I am now officially bead-crazy. I owe lots of photos of finished beaded objects, plus the latest felted pouch (still not felted). I made a ton of stitch markers, and they are quite pretty if I do say so myself. I enjoyed the effort of learning to work the pliers just so to twist the wires just so, the combinations of colors and themes, it was great fun. I watched "Philadelphia" while making a ton of stitch markers. No more plastic things that get lost on the needle for moi. I beaded my butt off for the past three days, I can truly say I'm hooked. And making things like stitch markers is so cheap and easy, anyone could do it. I'm very pleased with the finished products, and ready to move onto more complicated beading projects.

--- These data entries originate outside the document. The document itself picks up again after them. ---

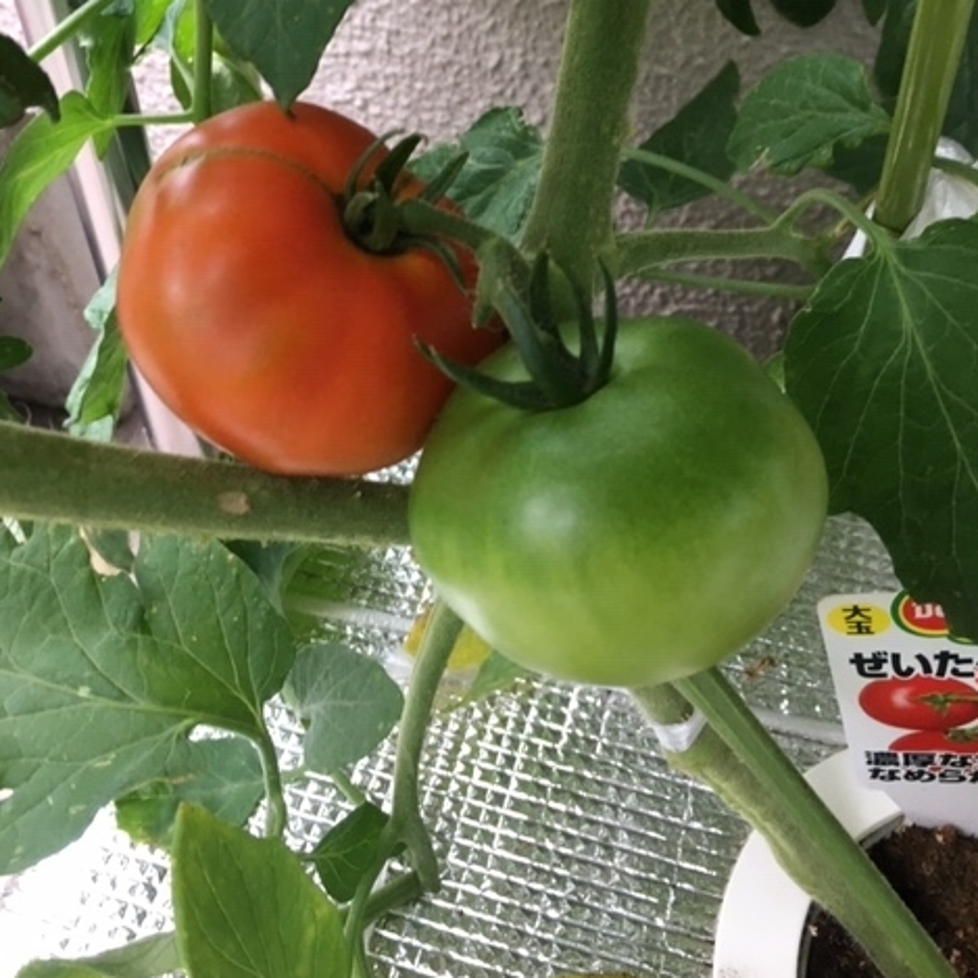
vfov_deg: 46.5
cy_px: 334
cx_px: 492
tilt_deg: -43.7
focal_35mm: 35
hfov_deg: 47.2
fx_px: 1119
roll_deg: -0.1
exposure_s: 1/30
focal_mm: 4.15
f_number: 2.2
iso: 80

Tomorrow it's back to the real world.
On the subject of the real world - I live in it. I wish everybody did. The KR political discussions are driving me batty, mostly because the Bush positions are represented by women who have at best a toe (one of them) in the adult working world (and she's my son's age). The rest live in what is to me a Never-Never-Land where women think it's safe and secure and so lovely to be stay at home mommies, submissive wives, like the Bible tells them to, and they can do this forever and worry about being working adults later. And they have no clue that this administration is snickering at them behind their backs and coldly using them to score votes, and gives not the tiniest rat's ass about them.

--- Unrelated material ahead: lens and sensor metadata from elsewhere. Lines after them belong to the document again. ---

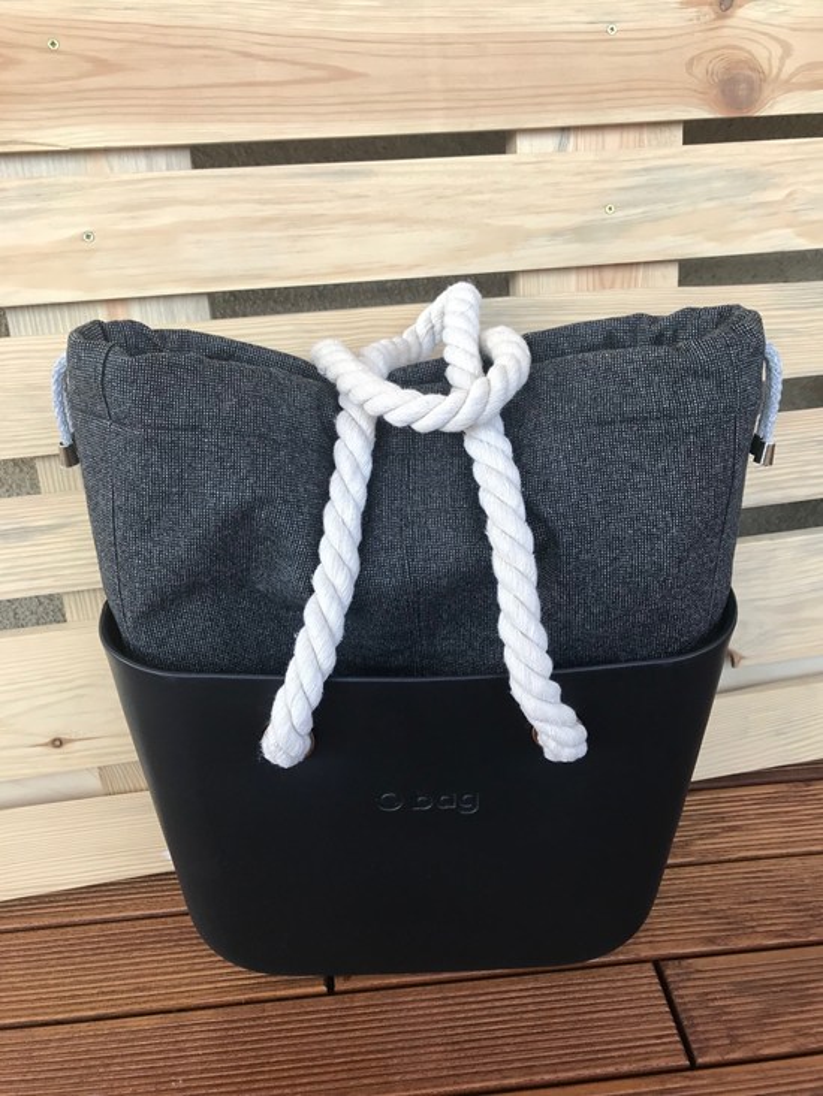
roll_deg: +1.3
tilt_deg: -29.5
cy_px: 548
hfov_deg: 49.8
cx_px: 412
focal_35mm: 28
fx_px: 887
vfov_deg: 63.4
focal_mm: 3.99
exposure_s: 1/93
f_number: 1.8
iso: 25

Please note, this isn't a slam on being a stay at home mom - it's a slam on being so unrealistic that you assume this is a secure future. If you do it, enjoy it, but do it with a backup plan, and not "I'll become a knitting designer" or a ballerina or an astronaut, "after the kids grow up" unless you are already designing or dancing or in the space program and taking an LOA for raising kids. Some members of my gender make me absolutely crazy when they don't see the thin ice beneath their feet.
There is thin ice beneath their husbands' feet too, but under theirs it's even thinner, his thin ice minus their zero contribution to the family financial security and well-being creates even thinner ice, and they just don't GET this and I want to scream. Okay, thank you for letting me vent that. It's just my life experience talking. Two international corporate jobs between us when my husband got sick and the ice was still quite thin. After a few years of Bushworld, it's even thinner. Women need to think about themselves, and have a "what if" plan. It's not disloyal to their marriage, it's reality.